(本文)
========
インビザライン治療における抜歯は、一般的に精密検査と診断が完了し、治療計画が確定した後の比較的早い段階で行われます。これは、抜歯によって生じたスペースを利用して歯を移動させるためです。具体的なタイミングはケースによって異なりますが、多くの場合、インビザライン矯正装置の装着開始前、もしくは装着開始直後に行われます。 抜歯後、歯茎の治癒期間を設ける必要があるため、インビザラインの装着開始まで1~2週間程度の期間を空けるのが一般的です。抜歯後の腫れや痛みは通常数日で治まりますが、歯科医師の指示に従って適切なケアを行い、感染症などを予防することが重要です。

治療期間

抜歯を伴うインビザライン矯正の治療期間は、抜歯を伴わないケースと比較して、一般的に長くなる傾向があります。抜歯によって生じたスペースを埋めるための歯の移動が必要となるためです。抜歯ありのインビザライン治療期間は1年~3年で平均2年程度ですが、歯並びの状態や抜歯の本数、顎の状態などによって大きく異なります。 治療期間はあくまで目安であり、個々の症例によって大きく変動します。治療期間については、担当の歯科医師とよく相談し、具体的な治療計画を立てていくことが重要です。定期的な通院と指示の遵守は、治療期間の短縮にも繋がります。
========
(データ)
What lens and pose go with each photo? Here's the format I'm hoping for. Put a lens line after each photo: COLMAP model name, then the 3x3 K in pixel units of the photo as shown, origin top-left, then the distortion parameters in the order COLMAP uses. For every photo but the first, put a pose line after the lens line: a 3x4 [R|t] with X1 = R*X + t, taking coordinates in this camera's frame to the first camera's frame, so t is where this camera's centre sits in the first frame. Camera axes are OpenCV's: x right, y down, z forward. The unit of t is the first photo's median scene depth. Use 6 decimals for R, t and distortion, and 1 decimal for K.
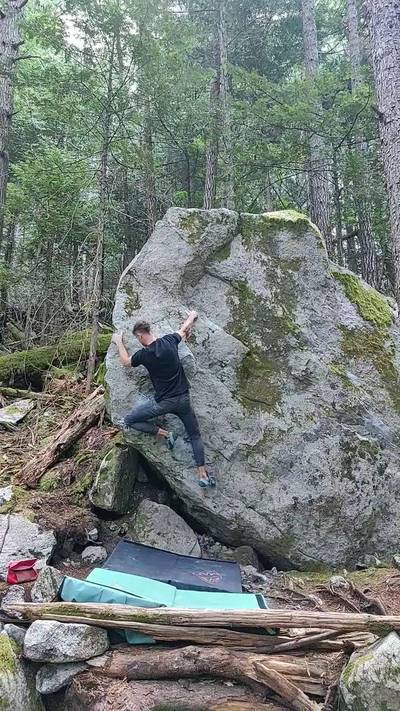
lens RADIAL K [[544.8, 0, 198.9], [0, 544.8, 351.4], [0, 0, 1]] dist [0.009728, 0.041179]
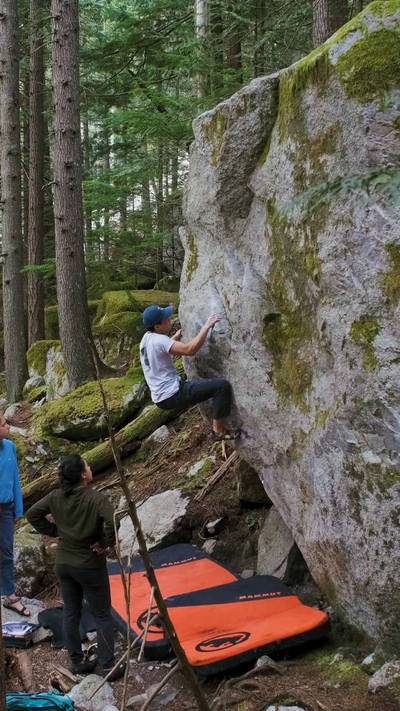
lens RADIAL K [[883.6, 0, 219.5], [0, 883.6, 344.6], [0, 0, 1]] dist [0.035319, 0.000000]
pose [[0.324240, 0.006884, -0.945950, 1.137269], [0.302209, 0.946818, 0.110477, -0.107572], [0.896403, -0.321696, 0.304916, 0.613009]]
========
(課題 A)
本文のうち、「インビザライン治療における抜」という語句を含むところから始まり、「療期間の短縮にも繋がります。」で終わる部分を一字一句そのまま書き写しなさい。
(課題 B)
本文によると、抜歯ありのインビザライン治療の期間は平均でどのくらいですか。
(課題 C)
本文の内容を2文で要約しなさい。
本文の内容だけをもとに答えること。

(解答例 A)
インビザライン治療における抜歯は、一般的に精密検査と診断が完了し、治療計画が確定した後の比較的早い段階で行われます。これは、抜歯によって生じたスペースを利用して歯を移動させるためです。具体的なタイミングはケースによって異なりますが、多くの場合、インビザライン矯正装置の装着開始前、もしくは装着開始直後に行われます。 抜歯後、歯茎の治癒期間を設ける必要があるため、インビザラインの装着開始まで1~2週間程度の期間を空けるのが一般的です。抜歯後の腫れや痛みは通常数日で治まりますが、歯科医師の指示に従って適切なケアを行い、感染症などを予防することが重要です。

治療期間

抜歯を伴うインビザライン矯正の治療期間は、抜歯を伴わないケースと比較して、一般的に長くなる傾向があります。抜歯によって生じたスペースを埋めるための歯の移動が必要となるためです。抜歯ありのインビザライン治療期間は1年~3年で平均2年程度ですが、歯並びの状態や抜歯の本数、顎の状態などによって大きく異なります。 治療期間はあくまで目安であり、個々の症例によって大きく変動します。治療期間については、担当の歯科医師とよく相談し、具体的な治療計画を立てていくことが重要です。定期的な通院と指示の遵守は、治療期間の短縮にも繋がります。

(解答例 B)
平均2年程度です。

(解答例 C)
インビザライン治療での抜歯は、治療計画が確定した後の比較的早い段階で行われ、歯茎の治癒のために装着開始まで1~2週間程度空けるのが一般的です。抜歯を伴う治療期間は抜歯を伴わない場合より長くなる傾向があり、1年~3年で平均2年程度ですが、症例によって大きく異なります。